== WHAT IS BEING ASKED ==
One exact copy of the listing is needed. It should contain no pictures.

BEGIN DATA

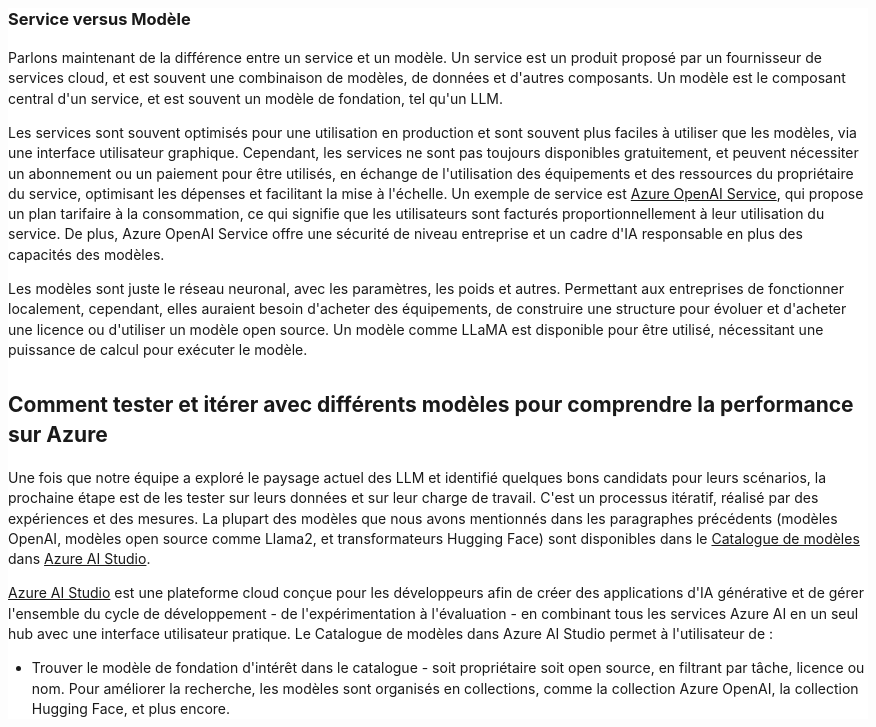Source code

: ### Service versus Modèle

Parlons maintenant de la différence entre un service et un modèle. Un service est un produit proposé par un fournisseur de services cloud, et est souvent une combinaison de modèles, de données et d'autres composants. Un modèle est le composant central d'un service, et est souvent un modèle de fondation, tel qu'un LLM.

Les services sont souvent optimisés pour une utilisation en production et sont souvent plus faciles à utiliser que les modèles, via une interface utilisateur graphique. Cependant, les services ne sont pas toujours disponibles gratuitement, et peuvent nécessiter un abonnement ou un paiement pour être utilisés, en échange de l'utilisation des équipements et des ressources du propriétaire du service, optimisant les dépenses et facilitant la mise à l'échelle. Un exemple de service est [Azure OpenAI Service](https://learn.microsoft.com/azure/ai-services/openai/overview?WT.mc_id=academic-105485-koreyst), qui propose un plan tarifaire à la consommation, ce qui signifie que les utilisateurs sont facturés proportionnellement à leur utilisation du service. De plus, Azure OpenAI Service offre une sécurité de niveau entreprise et un cadre d'IA responsable en plus des capacités des modèles.

Les modèles sont juste le réseau neuronal, avec les paramètres, les poids et autres. Permettant aux entreprises de fonctionner localement, cependant, elles auraient besoin d'acheter des équipements, de construire une structure pour évoluer et d'acheter une licence ou d'utiliser un modèle open source. Un modèle comme LLaMA est disponible pour être utilisé, nécessitant une puissance de calcul pour exécuter le modèle.

## Comment tester et itérer avec différents modèles pour comprendre la performance sur Azure

Une fois que notre équipe a exploré le paysage actuel des LLM et identifié quelques bons candidats pour leurs scénarios, la prochaine étape est de les tester sur leurs données et sur leur charge de travail. C'est un processus itératif, réalisé par des expériences et des mesures. La plupart des modèles que nous avons mentionnés dans les paragraphes précédents (modèles OpenAI, modèles open source comme Llama2, et transformateurs Hugging Face) sont disponibles dans le [Catalogue de modèles](https://learn.microsoft.com/azure/ai-studio/how-to/model-catalog-overview?WT.mc_id=academic-105485-koreyst) dans [Azure AI Studio](https://ai.azure.com/?WT.mc_id=academic-105485-koreyst).

[Azure AI Studio](https://learn.microsoft.com/azure/ai-studio/what-is-ai-studio?WT.mc_id=academic-105485-koreyst) est une plateforme cloud conçue pour les développeurs afin de créer des applications d'IA générative et de gérer l'ensemble du cycle de développement - de l'expérimentation à l'évaluation - en combinant tous les services Azure AI en un seul hub avec une interface utilisateur pratique. Le Catalogue de modèles dans Azure AI Studio permet à l'utilisateur de :

- Trouver le modèle de fondation d'intérêt dans le catalogue - soit propriétaire soit open source, en filtrant par tâche, licence ou nom. Pour améliorer la recherche, les modèles sont organisés en collections, comme la collection Azure OpenAI, la collection Hugging Face, et plus encore.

END DATA

== TASK ANSWER ==
Source code

: ### Service versus Modèle

Parlons maintenant de la différence entre un service et un modèle. Un service est un produit proposé par un fournisseur de services cloud, et est souvent une combinaison de modèles, de données et d'autres composants. Un modèle est le composant central d'un service, et est souvent un modèle de fondation, tel qu'un LLM.

Les services sont souvent optimisés pour une utilisation en production et sont souvent plus faciles à utiliser que les modèles, via une interface utilisateur graphique. Cependant, les services ne sont pas toujours disponibles gratuitement, et peuvent nécessiter un abonnement ou un paiement pour être utilisés, en échange de l'utilisation des équipements et des ressources du propriétaire du service, optimisant les dépenses et facilitant la mise à l'échelle. Un exemple de service est [Azure OpenAI Service](https://learn.microsoft.com/azure/ai-services/openai/overview?WT.mc_id=academic-105485-koreyst), qui propose un plan tarifaire à la consommation, ce qui signifie que les utilisateurs sont facturés proportionnellement à leur utilisation du service. De plus, Azure OpenAI Service offre une sécurité de niveau entreprise et un cadre d'IA responsable en plus des capacités des modèles.

Les modèles sont juste le réseau neuronal, avec les paramètres, les poids et autres. Permettant aux entreprises de fonctionner localement, cependant, elles auraient besoin d'acheter des équipements, de construire une structure pour évoluer et d'acheter une licence ou d'utiliser un modèle open source. Un modèle comme LLaMA est disponible pour être utilisé, nécessitant une puissance de calcul pour exécuter le modèle.

## Comment tester et itérer avec différents modèles pour comprendre la performance sur Azure

Une fois que notre équipe a exploré le paysage actuel des LLM et identifié quelques bons candidats pour leurs scénarios, la prochaine étape est de les tester sur leurs données et sur leur charge de travail. C'est un processus itératif, réalisé par des expériences et des mesures. La plupart des modèles que nous avons mentionnés dans les paragraphes précédents (modèles OpenAI, modèles open source comme Llama2, et transformateurs Hugging Face) sont disponibles dans le [Catalogue de modèles](https://learn.microsoft.com/azure/ai-studio/how-to/model-catalog-overview?WT.mc_id=academic-105485-koreyst) dans [Azure AI Studio](https://ai.azure.com/?WT.mc_id=academic-105485-koreyst).

[Azure AI Studio](https://learn.microsoft.com/azure/ai-studio/what-is-ai-studio?WT.mc_id=academic-105485-koreyst) est une plateforme cloud conçue pour les développeurs afin de créer des applications d'IA générative et de gérer l'ensemble du cycle de développement - de l'expérimentation à l'évaluation - en combinant tous les services Azure AI en un seul hub avec une interface utilisateur pratique. Le Catalogue de modèles dans Azure AI Studio permet à l'utilisateur de :

- Trouver le modèle de fondation d'intérêt dans le catalogue - soit propriétaire soit open source, en filtrant par tâche, licence ou nom. Pour améliorer la recherche, les modèles sont organisés en collections, comme la collection Azure OpenAI, la collection Hugging Face, et plus encore.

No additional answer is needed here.